Whether it was 2001, 2008 or 2013, whenever Indian markets have been trading at a reasonable value and have come off sharply because of global factors, it has always been a good opportunity to buy. That in a nutshell, is the message from Prashant Jain, Chief Investment Officer and Executive Director, HDFC Mutual Fund.
In an interview to CNBC-TV18, Jain says investors should not be distracted by the ongoing global events, and should instead focus on India’s improving fundamentals.
“All macro indicators are green, and we should do well over time,” Jain tells CNBC-TV18.
According to Jain, the market’s aggregate price earning multiple is quite reasonable, and corporate earnings growth is at a 17-18 year low.
With the economy on the path to recovery, things can only get better from here on.
He says India should not be too concerned about weak global demand as its share of global exports is low. At the same time, India will be one of the biggest beneficiaries of lower commodity prices, particularly crude.
In effect, lower commodity prices should more than offset any negatives arising from lower exports, Jain says.
He says the market is in a transition phase from a consumption-led growth story to an investment-led one.
Investment cycles take time to revive, and an uptick is underway, he says. However, the recovery in the manufacturing sector will be slower, and that is partly because of the weakness in the metal sector.
Jain is bullish on financials as these benefit the most in a recovering economy. He is bullish on consumer discretionary, but is cautious on FMCG as he feels the high valuations are not yet pricing a much lower inflation going forward.
Investors looking to invest in equities for the next three to four years can safely expect a 15 percent compounded return, he feels.
Below is the transcript of Prashant Jain’s interview with Latha Venkatesh and Sonia Shenoy.
Sonia: You have been with us through many of these patches where we have seen big swoops on the downside and equally big swoops on the upside. What is your advice to investors at a turbulent time like this?
A: As I have often said in the past and just to highlight once again that equity are volatile and a hard to predict asset class over a short period of time. What we have also seen is that one should focus on the local fundamentals because that is a driver of market medium to long-term. And one has observed that whenever market has fallen despite good fundamentals locally, due to global factors, these have proven to be very good times to invest in the medium to long-term view. So, I feel the same that the Indian economy is on the path to recovery, our current account is in very good shape, India has great growth prospects, our interest rates should come off as inflation has fallen much more than what was expected. So, all macro-economic indicators are green and we should do quite well over time.
Latha: Actually, you were with us, if I remember right, almost exactly two years ago when the market was falling like nine pins and the Nifty had touched 5,100 intra-day. You were in our studio at that time and you were telling us will you ever get State Bank of India (SBI) at these levels? Will you ever get any of these stocks, I mean you specifically picked up certain stocks and said will you ever get these at these levels? Can you say that with the same conviction of many of the Nifty stocks even now?

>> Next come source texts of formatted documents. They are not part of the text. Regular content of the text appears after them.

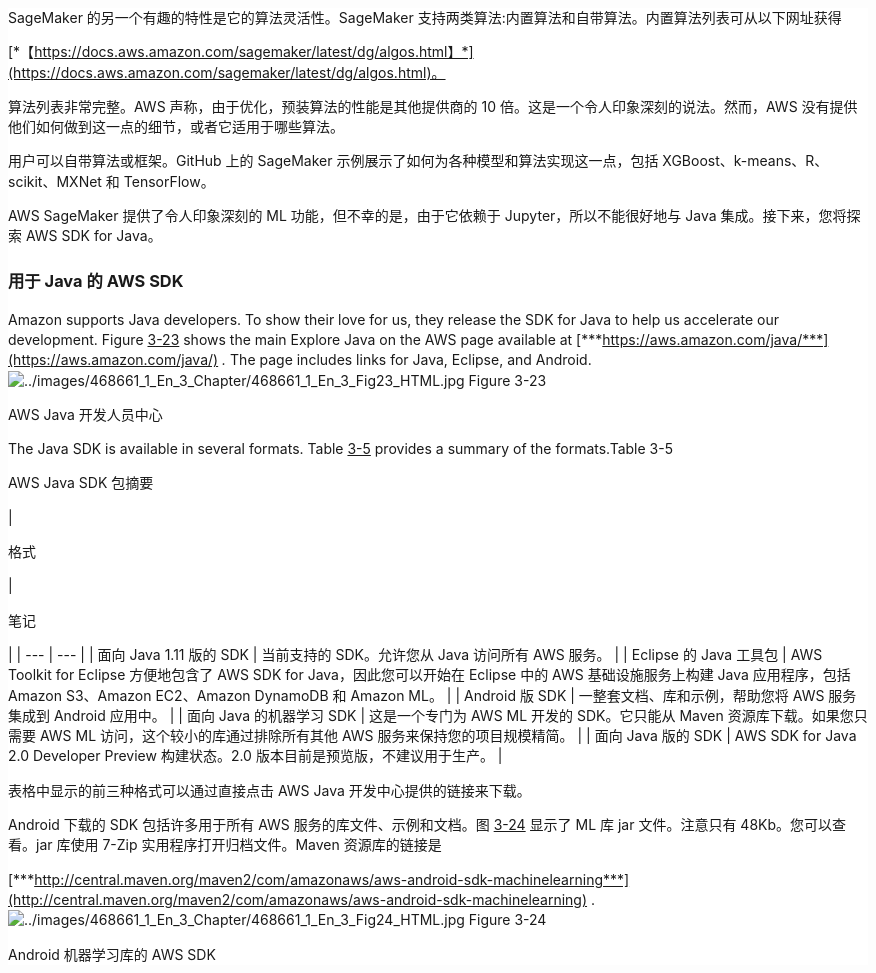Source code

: SageMaker 的另一个有趣的特性是它的算法灵活性。SageMaker 支持两类算法:内置算法和自带算法。内置算法列表可从以下网址获得

[*【https://docs.aws.amazon.com/sagemaker/latest/dg/algos.html】*](https://docs.aws.amazon.com/sagemaker/latest/dg/algos.html)。

算法列表非常完整。AWS 声称，由于优化，预装算法的性能是其他提供商的 10 倍。这是一个令人印象深刻的说法。然而，AWS 没有提供他们如何做到这一点的细节，或者它适用于哪些算法。

用户可以自带算法或框架。GitHub 上的 SageMaker 示例展示了如何为各种模型和算法实现这一点，包括 XGBoost、k-means、R、scikit、MXNet 和 TensorFlow。

AWS SageMaker 提供了令人印象深刻的 ML 功能，但不幸的是，由于它依赖于 Jupyter，所以不能很好地与 Java 集成。接下来，您将探索 AWS SDK for Java。

### 用于 Java 的 AWS SDK

Amazon supports Java developers. To show their love for us, they release the SDK for Java to help us accelerate our development. Figure [3-23](#Fig23) shows the main Explore Java on the AWS page available at [***https://aws.amazon.com/java/***](https://aws.amazon.com/java/) *.* The page includes links for Java, Eclipse, and Android.![../images/468661_1_En_3_Chapter/468661_1_En_3_Fig23_HTML.jpg](Images/468661_1_En_3_Fig23_HTML.jpg) Figure 3-23

AWS Java 开发人员中心

The Java SDK is available in several formats. Table [3-5](#Tab5) provides a summary of the formats.Table 3-5

AWS Java SDK 包摘要

<colgroup class="calibre12"><col class="tcol"> <col class="tcol"></colgroup> 
| 

格式

 | 

笔记

 |
| --- | --- |
| 面向 Java 1.11 版的 SDK | 当前支持的 SDK。允许您从 Java 访问所有 AWS 服务。 |
| Eclipse 的 Java 工具包 | AWS Toolkit for Eclipse 方便地包含了 AWS SDK for Java，因此您可以开始在 Eclipse 中的 AWS 基础设施服务上构建 Java 应用程序，包括 Amazon S3、Amazon EC2、Amazon DynamoDB 和 Amazon ML。 |
| Android 版 SDK | 一整套文档、库和示例，帮助您将 AWS 服务集成到 Android 应用中。 |
| 面向 Java 的机器学习 SDK | 这是一个专门为 AWS ML 开发的 SDK。它只能从 Maven 资源库下载。如果您只需要 AWS ML 访问，这个较小的库通过排除所有其他 AWS 服务来保持您的项目规模精简。 |
| 面向 Java 版的 SDK | AWS SDK for Java 2.0 Developer Preview 构建状态。2.0 版本目前是预览版，不建议用于生产。 |

表格中显示的前三种格式可以通过直接点击 AWS Java 开发中心提供的链接来下载。

Android 下载的 SDK 包括许多用于所有 AWS 服务的库文件、示例和文档。图 [3-24](#Fig24) 显示了 ML 库 jar 文件。注意只有 48Kb。您可以查看。jar 库使用 7-Zip 实用程序打开归档文件。Maven 资源库的链接是

[***http://central.maven.org/maven2/com/amazonaws/aws-android-sdk-machinelearning***](http://central.maven.org/maven2/com/amazonaws/aws-android-sdk-machinelearning) .![../images/468661_1_En_3_Chapter/468661_1_En_3_Fig24_HTML.jpg](Images/468661_1_En_3_Fig24_HTML.jpg) Figure 3-24

Android 机器学习库的 AWS SDK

A: I do not recall, your memory is probably better than mine, but I think there is value in this market. I mean you look at the aggregate price- earnings ratio (PE) multiples which are reasonable. Corporate profitability is at a 17-18 year low. So, there are challenges in the commodity space but for many other companies, margins should improve. And as we go along, I see no reason why growth rate should not pick up and interest rate should not come down. So, I am optimistic about the markets. I just feel that the consumer companies might disappoint because the multiples are probably not pricing in the impact of a much lower inflation which will lower the growth rates of these companies quite significantly.
Sonia: That point is taken about the local impending growth story. But there is growth despair amongst global markets and that is what causing widespread pessimism. Do you think that the impact of the contracted demand in a market like China has already been priced into global markets or could there be some more to go?
A: One, India’s share of global exports is extremely low and our growth is more correlated to how we can grow that share and less to global economy per se. But, on the flipside, we benefit a lot more from lower crude prices. India is one of the very few emerging markets which benefits from lower commodity prices. Most emerging markets will come under a lot of pain. So, India clearly stands out as being a big beneficiary of lower commodity prices which I think more than off-sets several times any negative impact on the exports that we might see.